Felizmente não era sólido o que ela teria deixado por lá.
Pelo tempo e pelo cheiro perfeito, sem qualquer distorção de odor
no ar, percebi que era líquido o que ela fora despejar. Depois de tanta
interferência e abalos psíquico-emocionais, quis sonhar novamente,
continuar de onde estava. Tentei durante horas sem obter sucesso nenhum. Desistindo,
continuei a observar pela janela. Sentia muito frio, o ar estava gelado e meu
casaco não podia suportar.
Retirei de minha pequena maleta uma camisa de mangas compridas feita de uma
malha mais grossa, que de fato não iria me esquentar, mas que certamente
iria amenizar o frio que estava sentindo naquele momento. Não estava
preparado com roupas de frio, pois a região de onde vinha era muito quente,
poucas vezes fazia frio em algum lugar. Enfiei-me na camisa do modo que estava.
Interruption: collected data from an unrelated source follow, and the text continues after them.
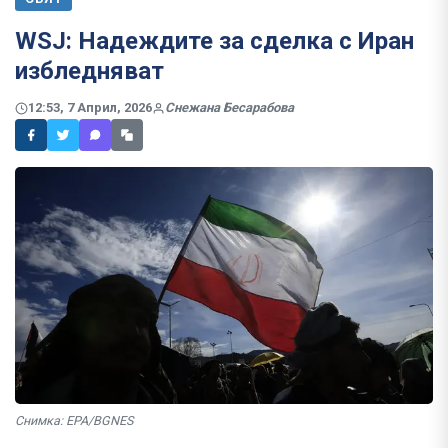
WSJ: Надеждите за сделка с Иран
избледняват
12:53, 7 Април, 2026
Снежана Бесарабова
Снимка: EPA/BGNES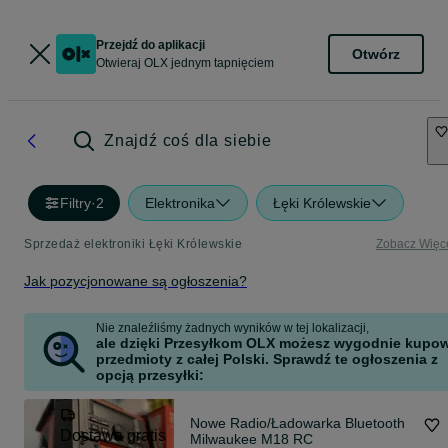
Przejdź do aplikacji
Otwórz
Otwieraj OLX jednym tapnięciem
Znajdź coś dla siebie
Filtry
·
2
Elektronika
Łęki Królewskie
Sprzedaż elektroniki Łęki Królewskie
Zobacz Więc
Jak pozycjonowane są ogłoszenia?
Nie znaleźliśmy żadnych wyników w tej lokalizacji,
ale dzięki Przesyłkom OLX możesz wygodnie kupo
przedmioty z całej Polski. Sprawdź te ogłoszenia z
opcją przesyłki:
Nowe Radio/Ładowarka Bluetooth
Dostawa gratis
Milwaukee M18 RC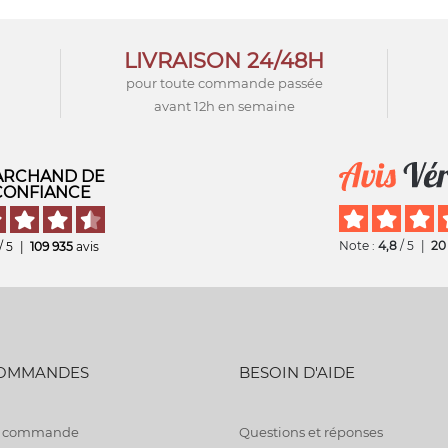
LIVRAISON 24/48H
pour toute commande passée
avant 12h en semaine
RCHAND DE
CONFIANCE
Note :
4,8
/ 5
|
20
/ 5
|
109 935
avis
COMMANDES
BESOIN D'AIDE
de commande
Questions et réponses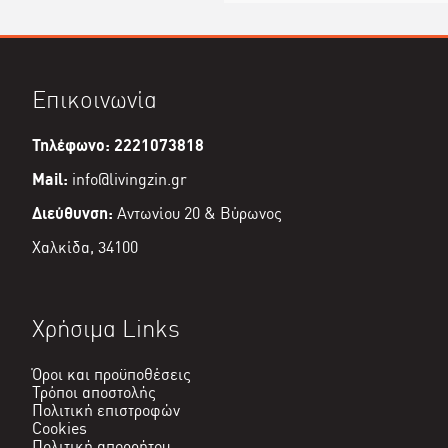
Επικοινωνία
Τηλέφωνο: 2221073818
Mail:
info@livingzin.gr
Διεύθυνση:
Αντωνίου 20 & Βύρωνος
Χαλκίδα, 34100
Χρήσιμα Links
Όροι και προϋποθέσεις
Τρόποι αποστολής
Πολιτική επιστροφών
Cookies
Πολιτική απορρήτου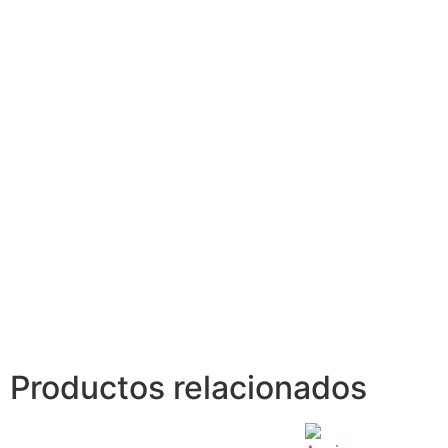
Productos relacionados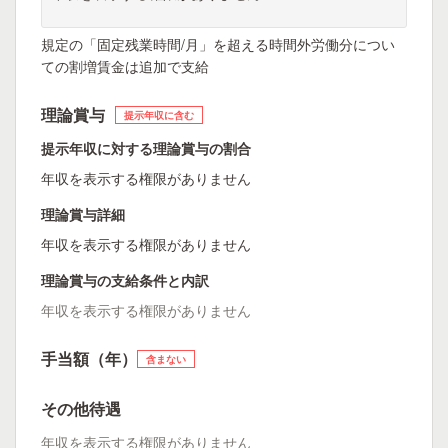
規定の「固定残業時間/月」を超える時間外労働分につい
ての割増賃金は追加で支給
理論賞与
提示年収に含む
提示年収に対する理論賞与の割合
年収を表示する権限がありません
理論賞与詳細
年収を表示する権限がありません
理論賞与の支給条件と内訳
年収を表示する権限がありません
手当額（年）
含まない
その他待遇
年収を表示する権限がありません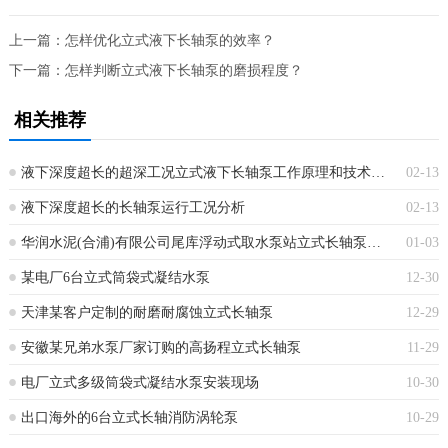
上一篇：
怎样优化立式液下长轴泵的效率？
下一篇：
怎样判断立式液下长轴泵的磨损程度？
相关推荐
液下深度超长的超深工况立式液下长轴泵工作原理和技术核心
02-13
液下深度超长的长轴泵运行工况分析
02-13
华润水泥(合浦)有限公司尾库浮动式取水泵站立式长轴泵安装现场
01-03
某电厂6台立式筒袋式凝结水泵
12-30
天津某客户定制的耐磨耐腐蚀立式长轴泵
12-29
安徽某兄弟水泵厂家订购的高扬程立式长轴泵
11-29
电厂立式多级筒袋式凝结水泵安装现场
10-30
出口海外的6台立式长轴消防涡轮泵
10-29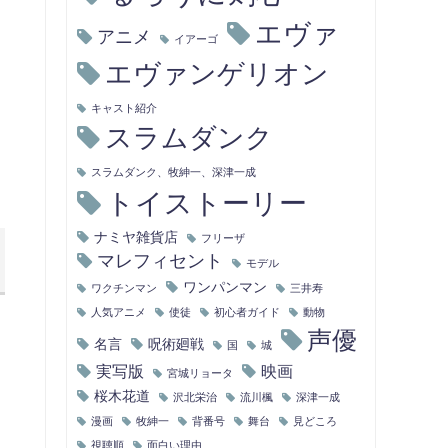
エヴァ
アニメ
イアーゴ
エヴァンゲリオン
キャスト紹介
スラムダンク
スラムダンク、牧紳一、深津一成
トイストーリー
ナミヤ雑貨店
フリーザ
マレフィセント
モデル
ワンパンマン
ワクチンマン
三井寿
人気アニメ
使徒
初心者ガイド
動物
声優
名言
呪術廻戦
国
城
実写版
映画
宮城リョータ
桜木花道
沢北栄治
流川楓
深津一成
漫画
牧紳一
背番号
舞台
見どころ
視聴順
面白い理由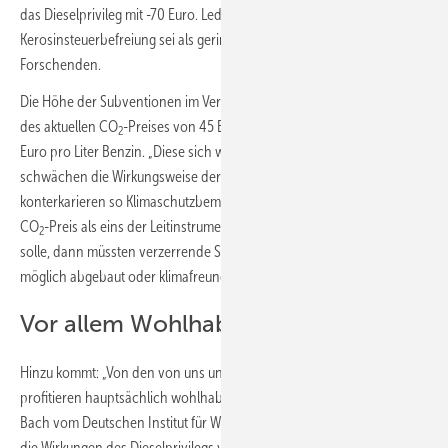
das Dieselprivileg mit -70 Euro. Lediglich die Entlastungswirkung der
Kerosinsteuerbefreiung sei als gering einzuschätzen, so die
Forschenden.
Die Höhe der Subventionen im Verkehr übersteigt also deutlich die
des aktuellen CO
-Preises von 45 Euro pro Tonne CO
oder rund 0,11
2
2
Euro pro Liter Benzin. „Diese sich widersprechenden Preissignale
schwächen die Wirkungsweise der CO
-Bepreisung und
2
konterkarieren so Klimaschutzbemühungen“, so Koch. Wenn sich der
CO
-Preis als eins der Leitinstrumente der Klimapolitik durchsetzen
2
solle, dann müssten verzerrende Subventionen im Verkehr soweit
möglich abgebaut oder klimafreundlich umgebaut werden.
Vor allem Wohlhabende profitieren
Hinzu kommt: „Von den von uns untersuchten Subventionen
profitieren hauptsächlich wohlhabende Haushalte“, erläutert Stefan
Bach vom Deutschen Institut für Wirtschaftsforschung (DIW). So seien
die Wirkungen des Dieselprivilegs vor allem bei mittleren und höheren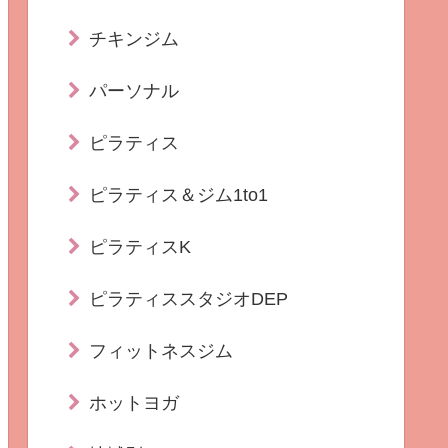
チキンジム
パーソナル
ピラティス
ピラティス＆ジム1to1
ピラティスK
ピラティススタジオDEP
フィットネスジム
ホットヨガ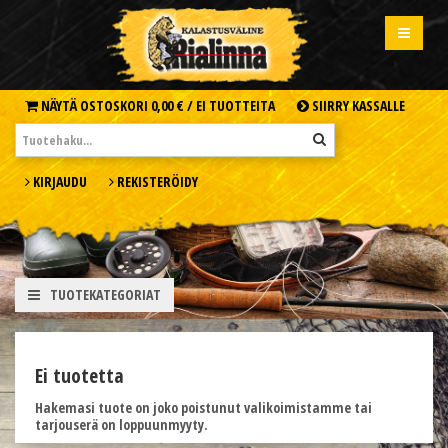
NÄYTÄ OSTOSKORI
0,00 € /
EI TUOTTEITA
SIIRRY KASSALLE
KIRJAUDU
REKISTERÖIDY
TUOTEKATEGORIAT
Ei tuotetta
Hakemasi tuote on joko poistunut valikoimistamme tai
tarjouserä on loppuunmyyty.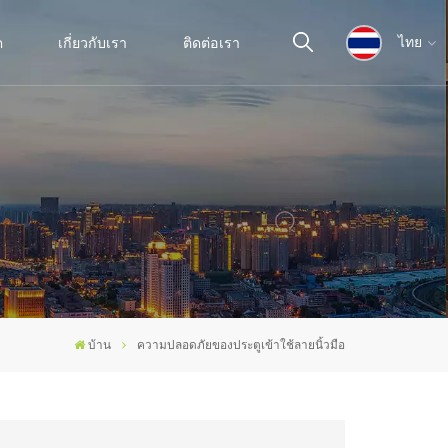
ด
เกี่ยวกับเรา
ติดต่อเรา
ไทย
English
español
ไทย
العربية
บ้าน
ความปลอดภัยของประตูเข้าใช้ลายนิ้วมือ
中文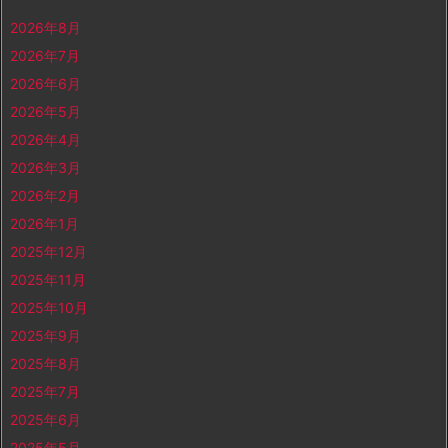
2026年8月
2026年7月
2026年6月
2026年5月
2026年4月
2026年3月
2026年2月
2026年1月
2025年12月
2025年11月
2025年10月
2025年9月
2025年8月
2025年7月
2025年6月
2025年5月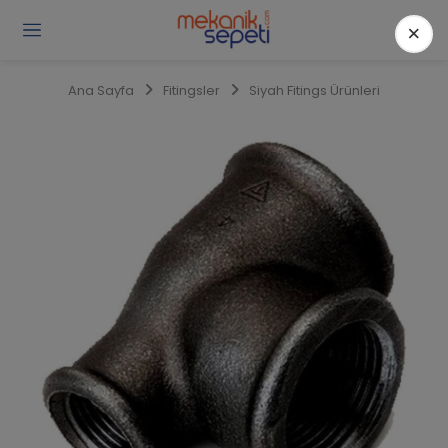
×
Gi
Y
/
Ana Sayfa
Fitingsler
Siyah Fitings Ürünleri
Ü
O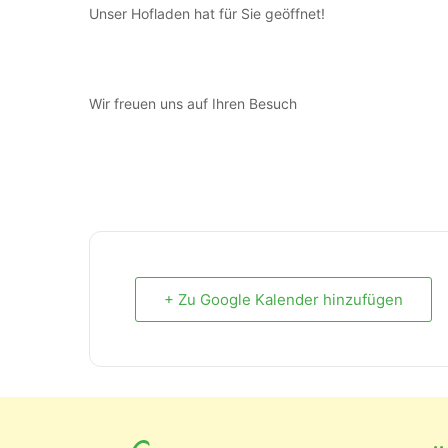
Unser Hofladen hat für Sie geöffnet!
Wir freuen uns auf Ihren Besuch
+ Zu Google Kalender hinzufügen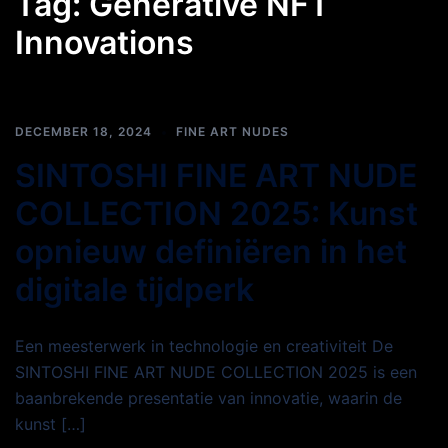
Tag:
Generative NFT
Innovations
DECEMBER 18, 2024
FINE ART NUDES
SINTOSHI FINE ART NUDE
COLLECTION 2025: Kunst
opnieuw definiëren in het
digitale tijdperk
Een meesterwerk in technologie en creativiteit De
SINTOSHI FINE ART NUDE COLLECTION 2025 is een
baanbrekende presentatie van innovatie, waarin de
kunst […]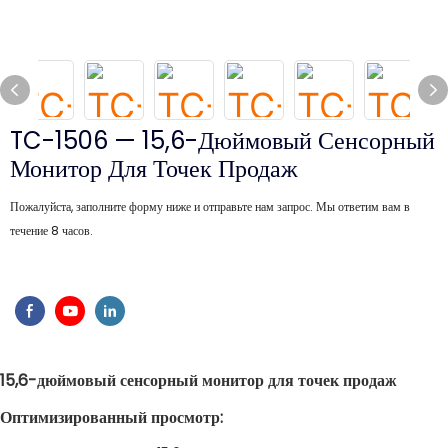
TC-1506 — 15,6-Дюймовый Сенсорный
Монитор Для Точек Продаж
Пожалуйста, заполните форму ниже и отправьте нам запрос. Мы ответим вам в
течение 8 часов.
15,6-дюймовый сенсорный монитор для точек продаж
Оптимизированный просмотр: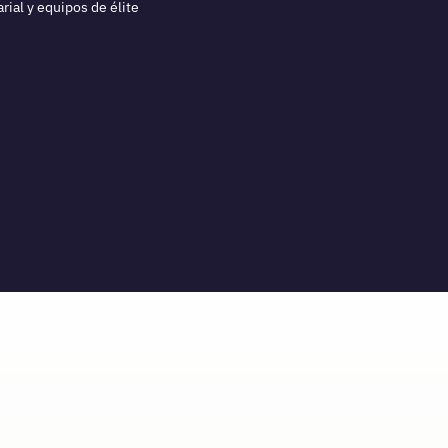
ial y equipos de élite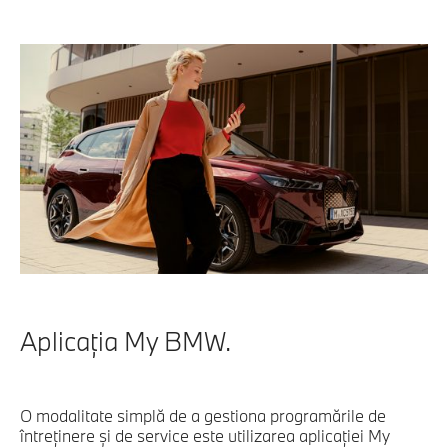
Aplicaţia My BMW.
O modalitate simplă de a gestiona programările de
întreţinere şi de service este utilizarea aplicaţiei My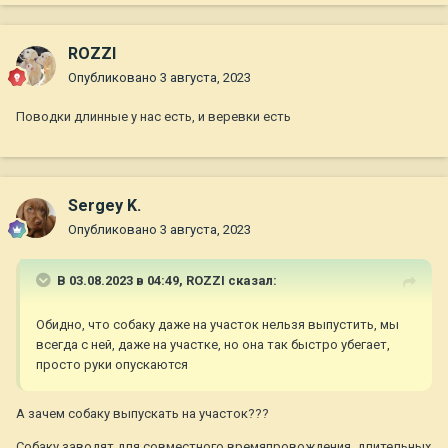
ROZZI
Опубликовано
3 августа, 2023
Поводки длинные у нас есть, и веревки есть
Sergey K.
Опубликовано
3 августа, 2023
В 03.08.2023 в 04:49,
ROZZI
сказал:
Обидно, что собаку даже на участок нельзя выпустить, мы
всегда с ней, даже на участке, но она так быстро убегает,
просто руки опускаются
А зачем собаку выпускать на участок???
Собаку заводят для совместного времяпровождения, длительных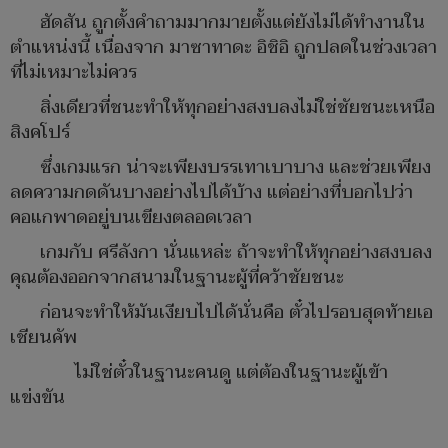
ฮัดสัน ถูกตั้งคำถามมากมายตั้งแต่ยังไม่ได้ทำงานใน
ตำแหน่งนี้ เนื่องจาก มาซาทาดะ อิชิอิ ถูกปลดในช่วงเวลา
ที่ไม่เหมาะไม่ควร
สิ่งเดียวที่ชนะทำให้ทุกอย่างสงบลงไม่ใช่ชัยชนะเหนือ
สิงคโปร์
ซึ่งเกมแรก น่าจะเพียงบรรเทาเบาบาง และช่วยเพียง
ลดความกดดันบางอย่างไปได้บ้าง แต่อย่างที่บอกไปว่า
คอแกพาดอยู่บนเขียงตลอดเวลา
เกมกับ ศรีลังกา นั่นแหล่ะ ถ้าจะทำให้ทุกอย่างสงบลง
คุณต้องออกจากสนามในฐานะผู้ที่คว้าชัยชนะ
ก่อนจะทำให้มันเงียบไปได้นั่นคือ ตั๋วไปรอบสุดท้ายเอ
เชียนคัพ
ไม่ใช่ตั๋วในฐานะคนดู แต่ต้องในฐานะผู้เข้า
แข่งขัน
Cobri minhas mãos com seus punhos e as escondi debaixo dos braços
para esquentar.
Olhei novamente pela janela e vi os carros passando. Nas luzes fortes que saíam
dos faróis, me dispersei e voltei a chorar. Fiquei pensando que caminho
agora eu iria tomar. Não me envergonharia -eu disse - de onde eu fosse
trabalhar. Qualquer trabalho serviria, desde que com isto eu pudesse de algum
modo me sustentar. As lágrimas escorriam pelo rosto e eu me punha a enxugar.
O ônibus continuou e eu viajei com ele pela estrada, sem saber aonde chegar.
A paisagem mudou a cada jornada diária. As pessoas saíram, o
ônibus parou, alcançou a sua chegada. Num ferro velho me largou,
eu não pude mais continuar. Não muito longe havia uma estrada.
Naquela estrada, procurei um lugar: Morei num baú abandonado de onde
fiz a minha casa. Arrumei algumas plantas para deixá-lo mais animado,
coloquei uma placa que dizia "Lar, doce lar..." Com um pincel escrevi
"Dias melhores irão chegar" E como todos os dias, continuei
relembrando tudo isso viajando longas horas ao por do sol no horizonte de uma
estrada que eu bem sabia de onde vinha, mas não sabia aonde ia chegar.